NOTRE COURANT/Témoignage

Explosion à Beyrouth

Témoignage de Jean, un ami d'Execclesia

C’est une véritable catastrophe qui s’abat sur le pays qui m’a vu naître. Je suis né au Liban en 1975. Toute mon enfance, je n’ai connu que le bruit de la guerre que l’odeur de la désolation et de la mort. J’ai pu quitter le Liban à l’âge de quinze ans pour rejoindre ma sœur qui était installée en France depuis cinq ans.

Mes parents sont restés au Liban. Mon père est un retraité de la fonction publique. Ils habitent le quartier MALA’AB de Beyrouth pas très loin de l’hôpital Makassed.

J’ai pu avoir des nouvelles de mes parents par mon frère qui n’habite pas très loin de Beyrouth. Cela fait deux nuits qu’ils ne dorment plus. Moi non plus d’ailleurs, je viens de faire cette nuit un terrible cauchemar. Des choses me reviennent (il faut dire régulièrement) en tête. À 45 ans, je m’habitue à avoir de temps en temps des nuits très agitées… Depuis octobre dernier (le chaos économique), cela n’arrête pas.

Depuis deux jours mon père est cloîtré, traumatisé. Il me dit qu’il a du mal à se souvenir qu’il a connu une vie heureuse au Liban… Mais je lui ai fait rappeler pas plus tard que Noël dernier qu’enfant, il me racontait ce Liban libre et prospère… comme un conteur pour m’endormir paisiblement.

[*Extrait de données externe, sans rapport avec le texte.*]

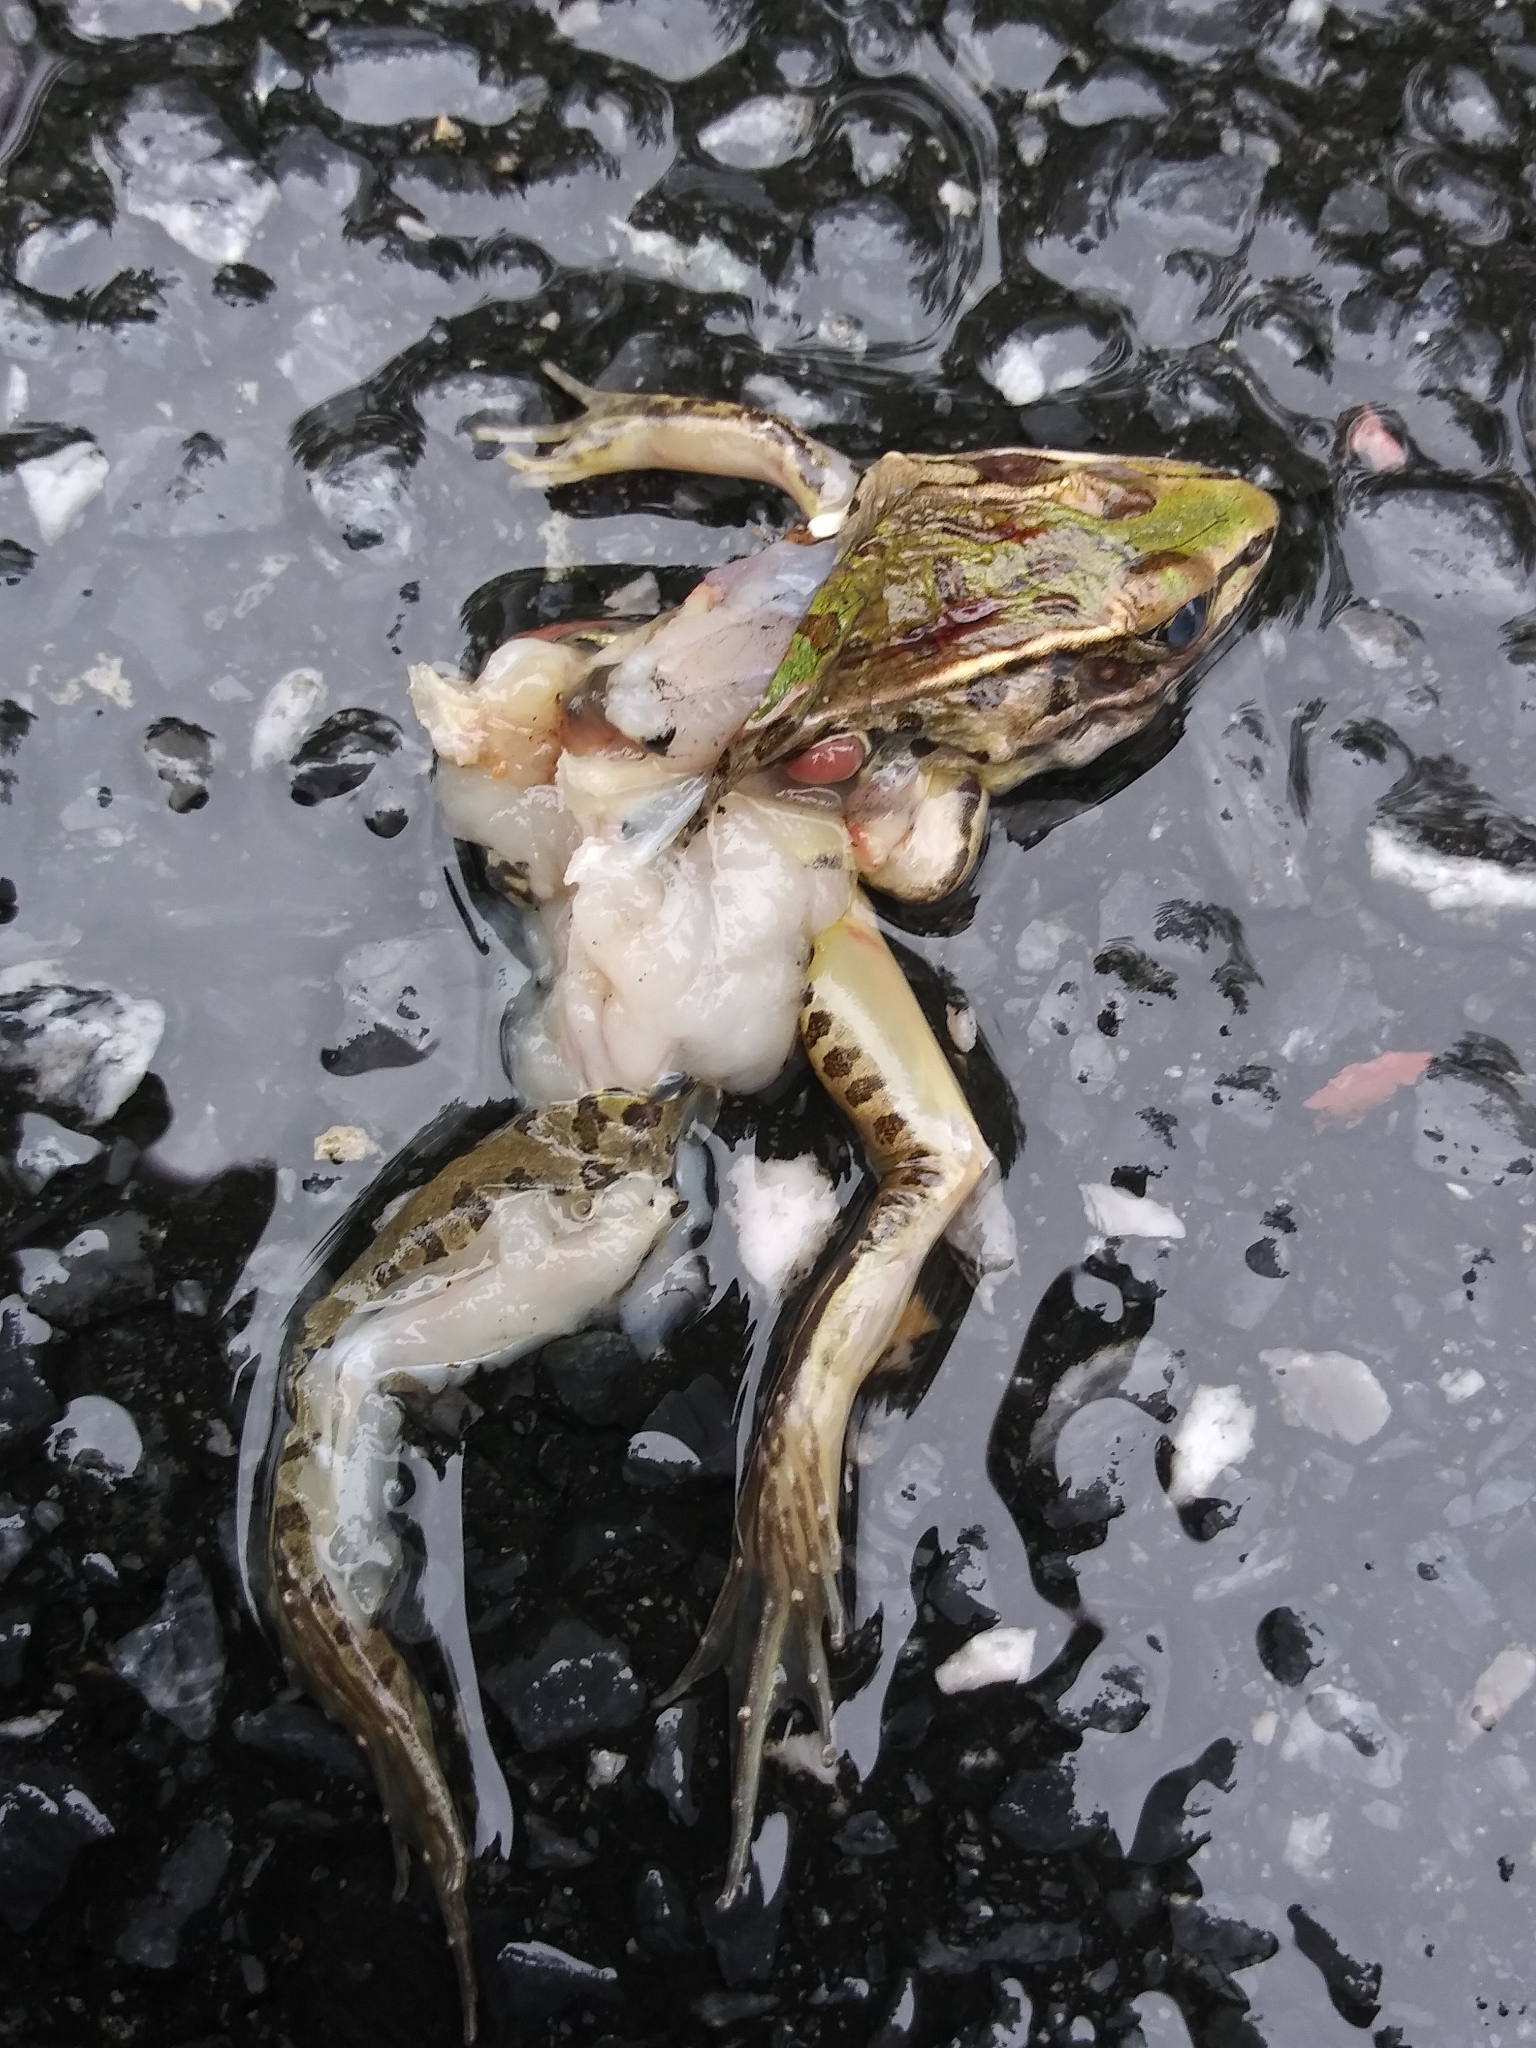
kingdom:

Un ami du courant des « Chrétiens Execclesia » m’a demandé de faire un petit témoignage.

Quand j’ai appris la double explosion sur le port de Beyrouth mon cœur s’est arrêté. Et depuis que j’ai vu les vidéos sur internet, je ne vis que dans l’angoisse, je n’arrive pas à me contrôler. Un bilan de 113 morts à mon réveil et près 4000 blessés. C’est terrible. Frappé par une crise économique du pays, la crise du dollar, la hausse du prix de la Livre libanaise, le pays est en ruine financière. Le Covid-19 a empiré les choses. L’explosion d’hier nous démontre que l’on ne sera jamais heureux au Liban. 50% de la population vivent sous le seuil de la pauvreté. C’est énorme. Il n’y a plus de protection sociale, de sécurité sociale. Mes parents vivent très modestement. Nous les aidons financièrement ma sœur et moi. Mais certains de leurs voisins sont dans une extrême pauvreté. Nous sommes chrétiens. Mes parents font partie de ces chrétiens qui ont réclamé la démission du président chrétien Michel Aoun. Cette explosion a donné un coup de grâce à ce Liban déjà meurtri.

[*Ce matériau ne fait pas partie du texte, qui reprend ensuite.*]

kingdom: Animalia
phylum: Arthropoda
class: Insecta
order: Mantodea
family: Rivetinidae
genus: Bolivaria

Mon frère m’a dit que sur le coup, ils ont cru à un attentat. Aux abords des hôpitaux, c’est la panique totale. Il me disait de voir certaines scènes il y a trente ans encore. Sans l’aide internationale, le pays s’effondrera.

Ce qui a sidéré la population c’est comment les autorités ont pu laisser 2750 tonnes de nitrate d’ammonium sur le port de Beyrouth connaissant sa dangerosité et ce produit depuis 2014. Ce produit a été stocké par la douane libanaise, retiré d’un bateau qui présentait des problèmes techniques. Voilà ce que l’on sait. Ce qui est aberrant, c'est qu'aucun spécialiste depuis six ans n’a pu se rendre compte de l’énorme dangerosité d’une telle cargaison. Cela me révolte. Le Liban vit (survis) grâce à l’exportation. Tout passe pratiquement par le port de Beyrouth. C’est un drame qui va avoir des impacts sur tout le Liban. Mon frère vient de m’envoyer un SMS. Depuis deux jours, mon père est entré dans un mutisme. Il est assis dans son canapé, il ne décroche plus un mot.

Je demande aux chrétiens de France, ce beau pays qui m’a accueilli il y a 30 ans où je suis heureux avec ma femme et mes enfants, de prier pour le Liban. Rien n’est impossible à Dieu, je veux y croire. Merci pour vos prières.